The internship produced both immediate technical improvements and a more durable debugging method that the team could reuse for future traceability investigations.

Documented a repeatable five-step method for pipeline reconciliation.

Resolved major duplication issues in offer enrichment and buffer update logic.

Fixed a blocking table selection issue that caused smaller but consistent inconsistencies.

Identified a reporting-layer traceability gap and documented Qlik dashboard enhancements for future development.

Reflection

What I learned.

Data loss vs reporting loss

A key lesson was separating records that truly disappear from records that exist but are not visible in the reporting layer.

Keys matter

Counts only make sense when the business key is understood. Dropping one identifier can change the whole interpretation.

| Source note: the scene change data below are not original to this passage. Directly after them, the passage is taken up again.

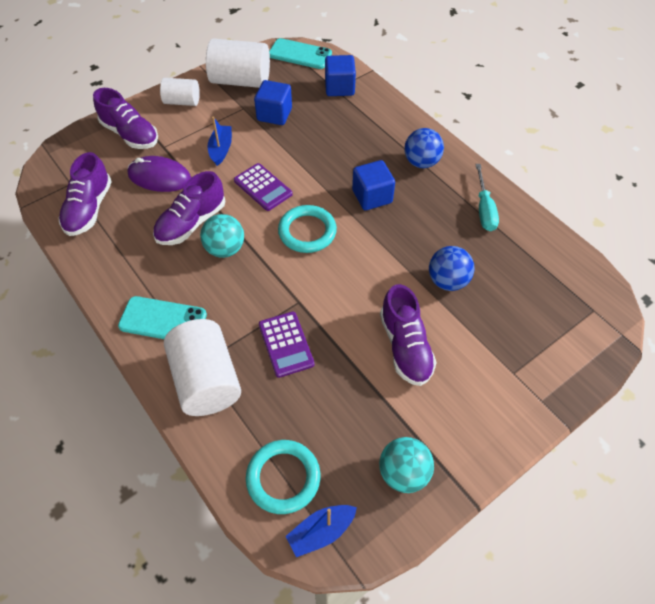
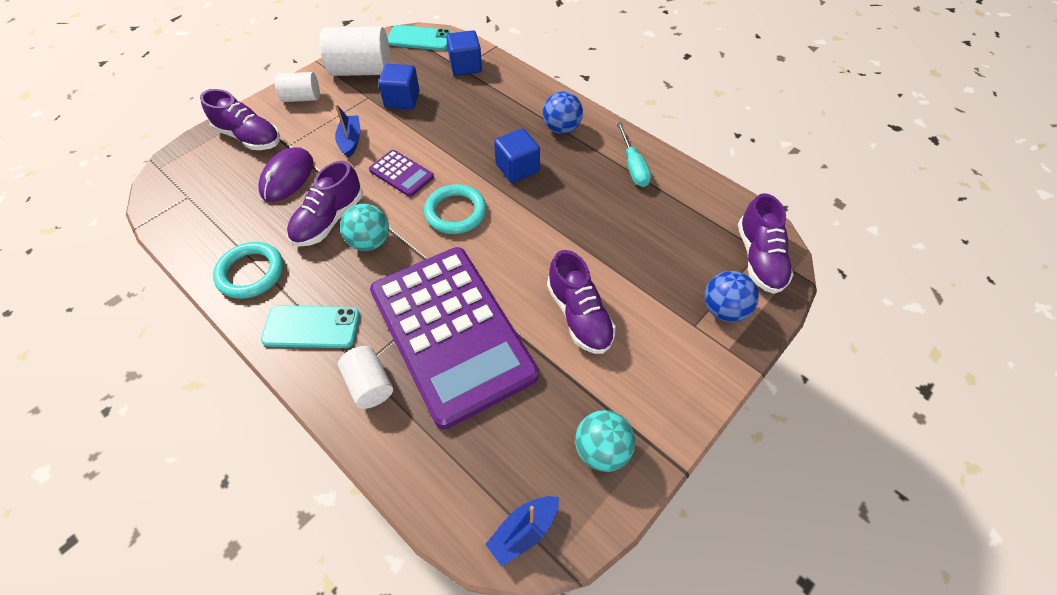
camera: 10 degrees left, 0 degrees up
(89, 209) = (212, 220): purple shoe -> purple shoe (759, 258)
(159, 177) = (287, 177): purple mouse -> purple mouse turned 75 degrees counterclockwise
(206, 380) = (369, 384): white cylinder -> white cylinder, size x0.59
(283, 478) = (472, 478): turquoise ring -> turquoise ring (251, 273)
(286, 344) = (452, 332): purple calculator -> purple calculator, size x2.48
(447, 281) = (610, 242): blue ball -> blue ball (723, 309)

Debugging is communication

Finding a root cause was only useful when I could explain it clearly to technical peers and connect it to business reporting impact.

A bridge between academic learning and production data engineering.

This internship strengthened my understanding of enterprise-scale Spark pipelines, traceability design, dashboard-driven validation, and the discipline needed to make data quality problems explainable.